However, the Tennessee Supreme Court had previously held that the statute under which the defendant was sentenced was unconstitutional and that the valid sentencing statute for first degree murder provided a sentence of life imprisonment. See Miller v. State, 584 S.W.2d 758, 762 (Tenn. 1979). Thus, the defendant received an illegal sentence.
In an attempt to correct the matter, the trial court imposed a life sentence. On appeal, this court held that only a jury could impose the sentence. State v. Jefferson, 938 S.W.2d 1, 21-22 (Tenn.Crim.App. 1996), app. denied (Tenn. Nov. 25, 1996). However, it affirmed the first degree murder conviction upon its determination that in the light most favorable to the state, the evidence was sufficient to support the verdict. Id. at 23.
The majority opinion concludes that this court's opinion in the earlier appeal constitutes the law of the case, which is not to be revisited. The majority opinion sees significance in the fact that the Tennessee Supreme Court denied a further review in that appeal. However, I believe that the law of the case doctrine should not be absolute. If the previous decision was clearly wrong or if manifest injustice would result, a court may revisit the issue. See Messinger v. Anderson, 225 U.S. 436, 443, 32 S.Ct. 739, 740 (1912), Davis v. Davis, 96 F.2d 512, 515 (D.C. Cir. 1938); Daly v. Volpe, 376 F. Supp. 987, 994 (W.D. Wash. 1974). Also, our supreme court has stated, "This Court is not committed to all the views expressed in an opinion of the intermediate appellate courts when we deny discretionary review."Swift v. Kirby, 737 S.W.2d 271, 277 (Tenn. 1987). In fact, the court has acknowledged that "the sheer volume of intermediate cases" that it reviews factors into its refusal to be bound by the denial of review. Meadows v. State, 849 S.W.2d 748, 752 (Tenn. 1993). Thus, likewise for our purposes, the fact that our supreme court denied review in the earlier appeal should not be significant in determining whether or not the law of the case doctrine should apply.

_Given information_:
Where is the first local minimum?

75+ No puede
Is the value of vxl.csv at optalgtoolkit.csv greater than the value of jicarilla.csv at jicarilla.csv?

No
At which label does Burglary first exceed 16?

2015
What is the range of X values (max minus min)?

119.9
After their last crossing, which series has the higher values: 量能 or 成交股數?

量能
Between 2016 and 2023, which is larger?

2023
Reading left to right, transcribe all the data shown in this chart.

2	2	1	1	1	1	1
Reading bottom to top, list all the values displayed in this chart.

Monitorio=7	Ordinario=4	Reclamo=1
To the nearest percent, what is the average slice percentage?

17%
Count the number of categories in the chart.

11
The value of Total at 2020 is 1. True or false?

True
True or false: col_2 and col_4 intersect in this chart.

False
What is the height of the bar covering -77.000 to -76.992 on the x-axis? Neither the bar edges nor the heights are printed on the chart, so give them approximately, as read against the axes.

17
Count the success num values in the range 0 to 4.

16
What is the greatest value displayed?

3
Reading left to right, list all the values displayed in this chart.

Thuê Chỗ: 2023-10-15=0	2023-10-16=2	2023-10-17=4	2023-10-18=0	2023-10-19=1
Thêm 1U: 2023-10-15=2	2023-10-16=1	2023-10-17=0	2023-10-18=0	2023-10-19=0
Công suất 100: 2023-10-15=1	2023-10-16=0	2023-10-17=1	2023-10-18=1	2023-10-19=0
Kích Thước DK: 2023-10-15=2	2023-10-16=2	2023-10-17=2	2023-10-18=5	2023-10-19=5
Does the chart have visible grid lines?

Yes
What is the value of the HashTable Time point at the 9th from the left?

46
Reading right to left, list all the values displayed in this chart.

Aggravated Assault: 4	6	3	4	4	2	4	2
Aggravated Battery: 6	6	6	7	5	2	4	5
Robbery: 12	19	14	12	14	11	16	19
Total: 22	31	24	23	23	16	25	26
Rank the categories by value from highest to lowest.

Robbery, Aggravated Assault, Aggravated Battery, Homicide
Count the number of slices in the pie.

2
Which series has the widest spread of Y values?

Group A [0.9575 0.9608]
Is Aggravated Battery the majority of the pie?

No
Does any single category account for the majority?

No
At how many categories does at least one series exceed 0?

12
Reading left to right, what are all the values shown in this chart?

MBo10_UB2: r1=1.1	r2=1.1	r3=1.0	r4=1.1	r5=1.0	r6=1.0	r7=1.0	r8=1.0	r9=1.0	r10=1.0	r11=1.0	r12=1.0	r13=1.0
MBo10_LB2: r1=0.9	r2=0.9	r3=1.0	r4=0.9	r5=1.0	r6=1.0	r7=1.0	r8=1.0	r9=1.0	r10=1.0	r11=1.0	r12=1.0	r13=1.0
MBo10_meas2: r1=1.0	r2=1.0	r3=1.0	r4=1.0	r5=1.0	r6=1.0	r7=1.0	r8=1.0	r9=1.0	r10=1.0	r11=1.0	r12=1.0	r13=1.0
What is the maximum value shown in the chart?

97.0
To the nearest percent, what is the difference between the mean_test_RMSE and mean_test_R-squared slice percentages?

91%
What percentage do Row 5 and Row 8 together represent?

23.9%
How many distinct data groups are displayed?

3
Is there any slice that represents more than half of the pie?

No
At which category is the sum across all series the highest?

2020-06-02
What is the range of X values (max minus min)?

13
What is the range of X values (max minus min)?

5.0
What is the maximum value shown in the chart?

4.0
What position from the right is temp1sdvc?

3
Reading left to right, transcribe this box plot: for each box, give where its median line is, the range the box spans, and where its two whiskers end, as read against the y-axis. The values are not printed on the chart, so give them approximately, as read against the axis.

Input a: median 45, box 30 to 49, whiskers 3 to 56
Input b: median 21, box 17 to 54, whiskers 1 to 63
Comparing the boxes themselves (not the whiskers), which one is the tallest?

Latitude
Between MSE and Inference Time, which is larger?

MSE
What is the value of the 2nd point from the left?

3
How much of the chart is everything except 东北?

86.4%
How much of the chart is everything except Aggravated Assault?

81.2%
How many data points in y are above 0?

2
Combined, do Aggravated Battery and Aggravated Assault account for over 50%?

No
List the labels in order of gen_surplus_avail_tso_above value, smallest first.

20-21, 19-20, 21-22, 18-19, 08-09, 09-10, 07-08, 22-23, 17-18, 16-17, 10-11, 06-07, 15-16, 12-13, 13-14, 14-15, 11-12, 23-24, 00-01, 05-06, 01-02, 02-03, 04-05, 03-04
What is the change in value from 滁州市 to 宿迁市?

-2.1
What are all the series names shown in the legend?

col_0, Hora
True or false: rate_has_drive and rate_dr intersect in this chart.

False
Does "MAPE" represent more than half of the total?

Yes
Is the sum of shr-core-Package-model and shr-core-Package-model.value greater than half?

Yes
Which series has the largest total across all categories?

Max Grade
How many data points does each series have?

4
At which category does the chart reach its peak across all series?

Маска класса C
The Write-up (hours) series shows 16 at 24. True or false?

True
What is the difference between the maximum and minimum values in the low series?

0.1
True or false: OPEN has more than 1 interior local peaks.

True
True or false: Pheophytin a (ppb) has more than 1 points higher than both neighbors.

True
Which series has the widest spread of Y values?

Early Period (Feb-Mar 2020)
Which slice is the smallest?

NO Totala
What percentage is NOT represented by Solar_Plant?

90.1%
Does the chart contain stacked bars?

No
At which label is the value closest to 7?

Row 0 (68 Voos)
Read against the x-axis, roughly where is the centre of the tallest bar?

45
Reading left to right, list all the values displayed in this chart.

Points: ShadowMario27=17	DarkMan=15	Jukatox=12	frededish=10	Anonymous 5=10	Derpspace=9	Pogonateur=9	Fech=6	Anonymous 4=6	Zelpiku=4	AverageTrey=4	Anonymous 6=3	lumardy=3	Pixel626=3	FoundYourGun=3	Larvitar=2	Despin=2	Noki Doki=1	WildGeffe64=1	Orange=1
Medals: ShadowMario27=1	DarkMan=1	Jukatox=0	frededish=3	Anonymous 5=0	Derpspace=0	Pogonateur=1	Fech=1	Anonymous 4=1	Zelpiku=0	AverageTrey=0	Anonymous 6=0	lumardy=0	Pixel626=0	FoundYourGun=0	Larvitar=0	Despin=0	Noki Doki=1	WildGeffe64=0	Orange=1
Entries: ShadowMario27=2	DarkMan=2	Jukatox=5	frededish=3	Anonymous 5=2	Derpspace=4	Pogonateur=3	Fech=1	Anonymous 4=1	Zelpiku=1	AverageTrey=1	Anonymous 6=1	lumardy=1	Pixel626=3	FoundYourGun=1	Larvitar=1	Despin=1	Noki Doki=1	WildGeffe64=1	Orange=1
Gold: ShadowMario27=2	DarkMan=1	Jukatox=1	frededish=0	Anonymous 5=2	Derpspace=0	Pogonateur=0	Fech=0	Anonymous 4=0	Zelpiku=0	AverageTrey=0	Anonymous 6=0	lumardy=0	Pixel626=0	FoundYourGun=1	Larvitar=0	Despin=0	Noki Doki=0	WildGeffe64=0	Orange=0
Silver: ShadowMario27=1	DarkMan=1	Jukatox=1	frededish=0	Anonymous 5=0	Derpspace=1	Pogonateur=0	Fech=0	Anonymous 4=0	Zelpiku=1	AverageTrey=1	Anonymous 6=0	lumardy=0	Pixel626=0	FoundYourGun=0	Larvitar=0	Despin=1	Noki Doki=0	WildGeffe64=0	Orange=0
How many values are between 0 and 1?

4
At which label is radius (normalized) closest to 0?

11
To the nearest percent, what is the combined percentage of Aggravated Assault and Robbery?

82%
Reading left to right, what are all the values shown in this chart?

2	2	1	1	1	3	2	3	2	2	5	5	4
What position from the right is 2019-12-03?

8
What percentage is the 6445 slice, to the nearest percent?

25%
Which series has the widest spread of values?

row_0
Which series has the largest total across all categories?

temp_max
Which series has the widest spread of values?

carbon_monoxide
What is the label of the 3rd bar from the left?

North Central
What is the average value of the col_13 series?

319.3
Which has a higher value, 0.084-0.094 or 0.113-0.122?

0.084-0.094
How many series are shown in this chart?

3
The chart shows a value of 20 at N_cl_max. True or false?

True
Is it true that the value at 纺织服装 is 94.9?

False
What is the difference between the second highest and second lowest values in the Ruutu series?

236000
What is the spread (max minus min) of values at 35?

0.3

_Your tasks_:
A - Write out the portion of the opinion excerpt starting with "In an attempt" and going on through "verdict. Id. at 23.".
B - In the opinion excerpt, what sentence did the trial court impose in its attempt to correct the illegal sentence?
C - Continue the opinion excerpt on the law of the case doctrine, beginning after its final sentence.

_Outputs in order_:
A -
In an attempt to correct the matter, the trial court imposed a life sentence. On appeal, this court held that only a jury could impose the sentence. State v. Jefferson, 938 S.W.2d 1, 21-22 (Tenn.Crim.App. 1996), app. denied (Tenn. Nov. 25, 1996). However, it affirmed the first degree murder conviction upon its determination that in the light most favorable to the state, the evidence was sufficient to support the verdict. Id. at 23.

B - A life sentence.

C -
The problem in the present case is a fundamental one. The defendant has a constitutional right to trial by a jury. See U.S. Const. amend. IV; Tenn. Const. art. I, §§ 6, 9. In fact, our state constitution contemplates that "the jury shall have a right to determine the law and the facts, under the direction of the court. . . ." Tenn. Const. art. I, § 19. In this respect, inState v. Cook, 816 S.W.2d 322, 326 (Tenn. 1991), our supreme court stated the following:
It is widely perceived by those who observed the operations of our trial courts in previous times, when juries had the additional responsibility of setting punishment, that often they seemed to find guilt of a crime not necessarily most strongly suggested by the evidence, but one the punishment for which suited their sense of justice for the case.
The court determined that under the statute defining the instruction for the then existing range of punishment, "if the defendant were to be sentenced to punishments greater than what the jury finding guilt was instructed would be imposed," prejudice to the judicial process would occur. Id. at 327.
I believe that it is fundamentally unfair and an improper limitation on the right to trial by jury to instruct a jury with sentencing authority that it has the power to sentence the defendant to forty years for first degree murder when the actual sentence for the offense must be life imprisonment. With proper instructions, the jury in the present case may well have considered second degree murder and a term of forty years to represent justice in the case. What happened to the defendant is no different than what happened to the defendant in Cook. I believe that we should give the defendant the relief he seeks and order a new trial on both the issue of guilt and the issue of sentencing.